■ Textauszug ■
Ich hatte mal einen guten Freund, der mir ins Auto gekotzt hat. Nachdem er sein Innerstes also auf die Polster und bis in die letzte kleine Ritze der kompletten Rückbank verteilt hatte, grabschte er mir bei Tempo 120 von hinten an die Schulter und lallte mit Bröckchen im Mundwinkel: „Tschuldigung“. Ich hätte ihn am liebsten an der nächsten Raststätte angeleint. Nach diesem Vorfall sind wir irgendwie nie wieder auf einen grünen Zweig gekommen. Jeden Tag in diesem Sommer, stieg ich in ein Auto, das nach altem Joghurt oder ranziger Milch stank.

■ Angezeigte Daten ■
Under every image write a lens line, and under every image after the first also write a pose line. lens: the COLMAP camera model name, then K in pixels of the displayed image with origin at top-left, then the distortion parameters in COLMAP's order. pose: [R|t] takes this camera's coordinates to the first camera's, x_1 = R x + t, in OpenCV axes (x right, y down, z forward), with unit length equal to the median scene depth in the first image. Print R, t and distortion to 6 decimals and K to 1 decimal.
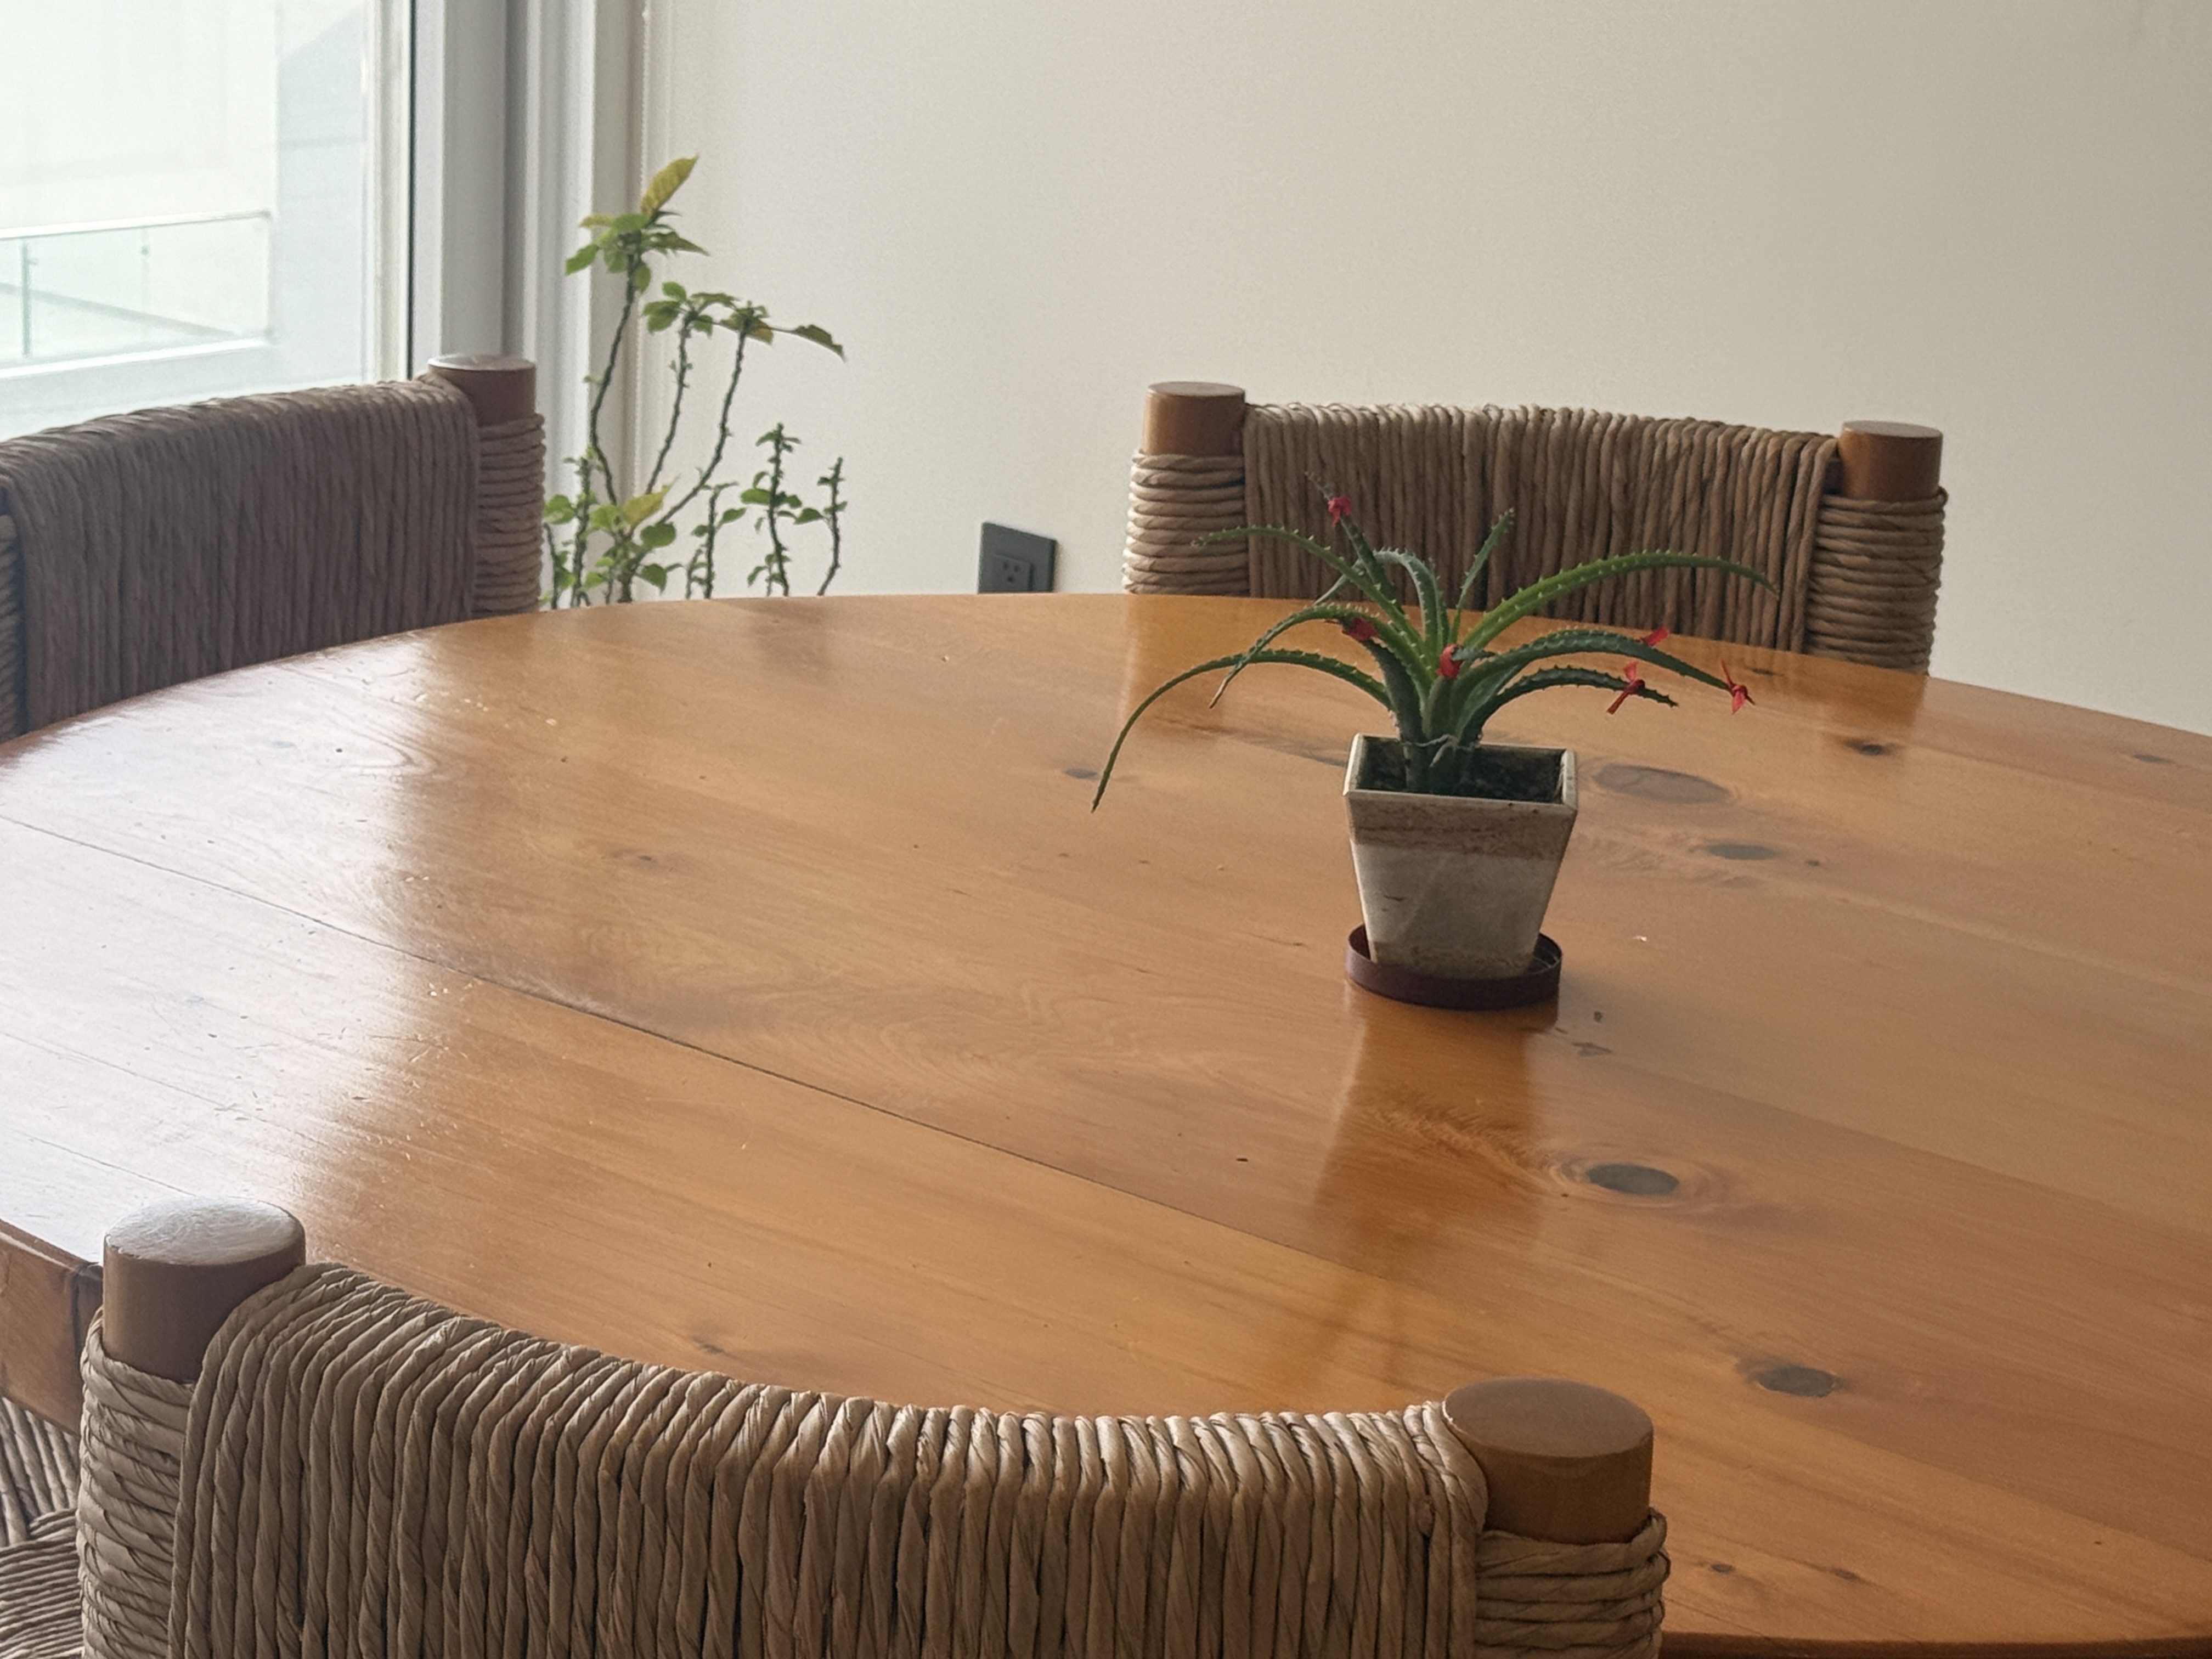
lens RADIAL K [[4850.8, 0, 1105.9], [0, 4850.8, 829.1], [0, 0, 1]] dist [0.109458, 0.000000]
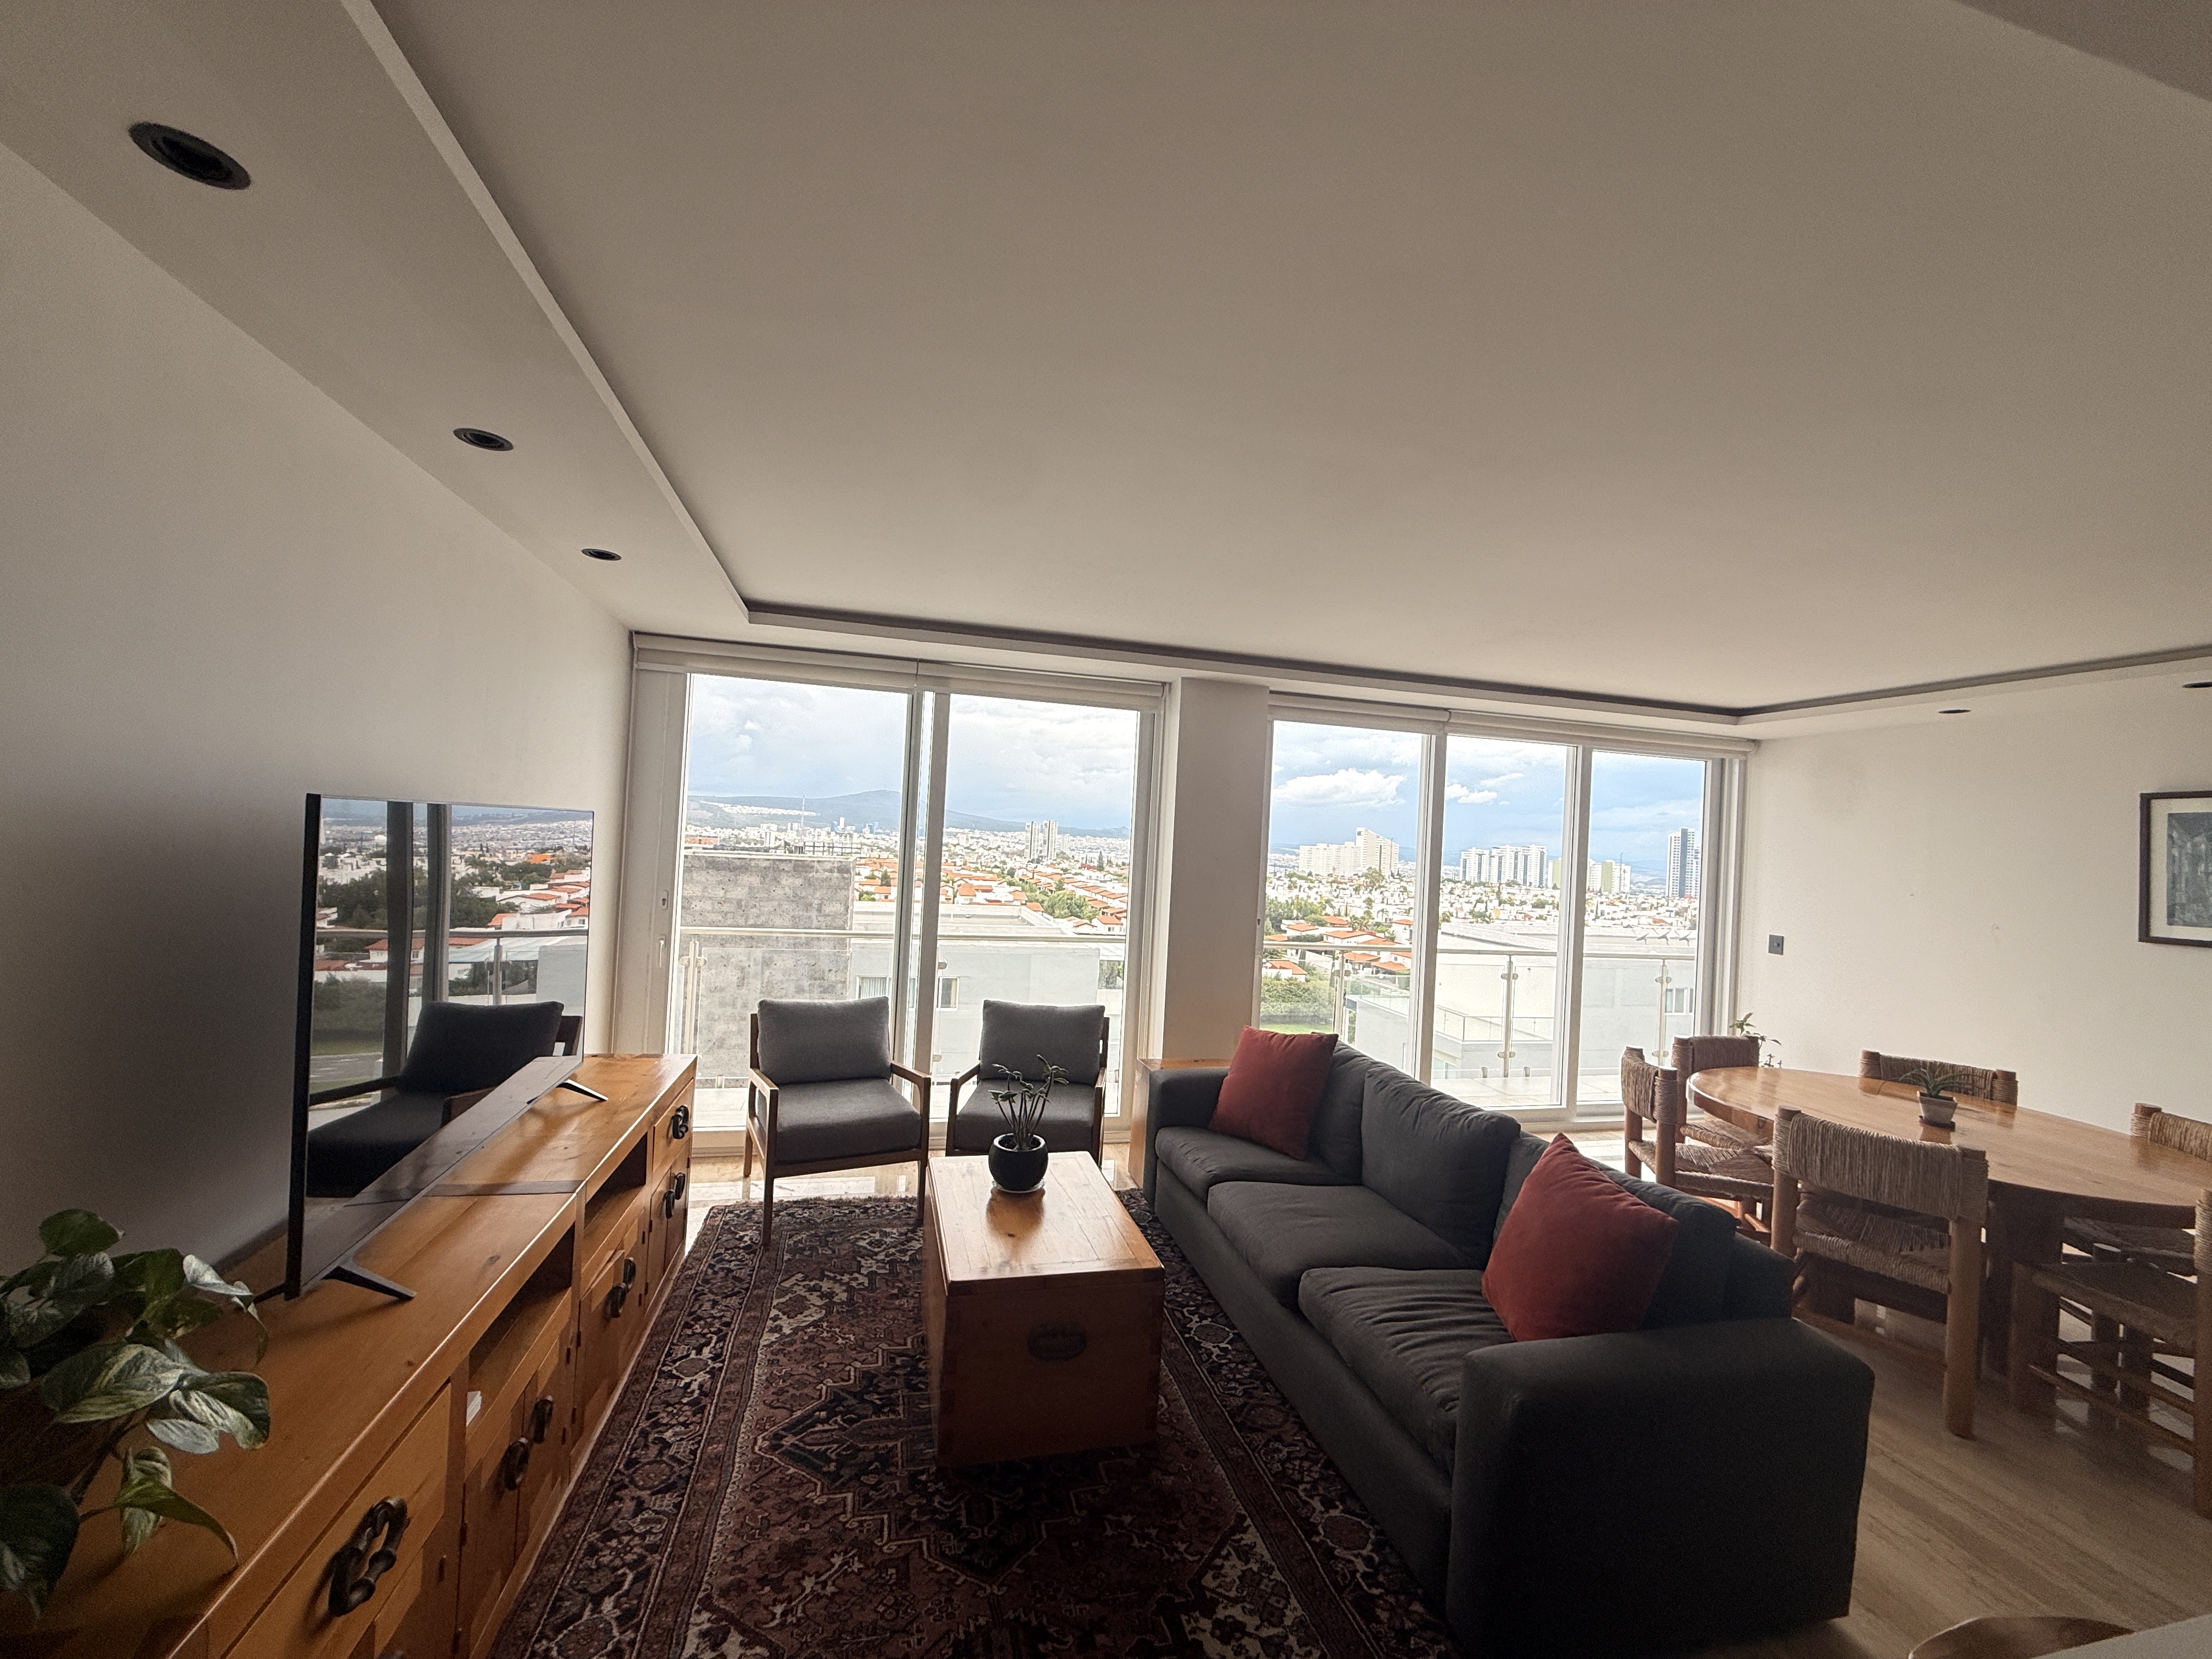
lens RADIAL K [[876.7, 0, 1103.7], [0, 876.7, 831.3], [0, 0, 1]] dist [0.000071, 0.000330]
pose [[0.809295, -0.014656, -0.587220, -0.137898], [-0.169970, 0.951080, -0.257985, 0.133438], [0.562274, 0.308596, 0.767214, -0.775061]]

■ Auszuführende Aufgaben ■
**A)** Prüfen Sie anhand des Textauszugs, ob die folgenden Aussagen zutreffen: (i) Der Freund hat sich im Auto übergeben. (ii) Der Griff an die Schulter geschah bei Tempo 80. (iii) In diesem Sommer roch das Auto nach frischem Kaffee. Antworten Sie jeweils mit Ja oder Nein und zitieren Sie die entscheidenden Worte des Textauszugs wörtlich.
**B)** Wohin verteilte der Freund laut dem Textauszug sein Innerstes?
Stützen Sie sich ausschließlich auf den Textauszug.

■ Antworten je Aufgabe ■
**A)**
(i) Ja: „der mir ins Auto gekotzt hat“
(ii) Nein: „bei Tempo 120“
(iii) Nein: „das nach altem Joghurt oder ranziger Milch stank“

**B)** Auf die Polster und bis in die letzte kleine Ritze der kompletten Rückbank.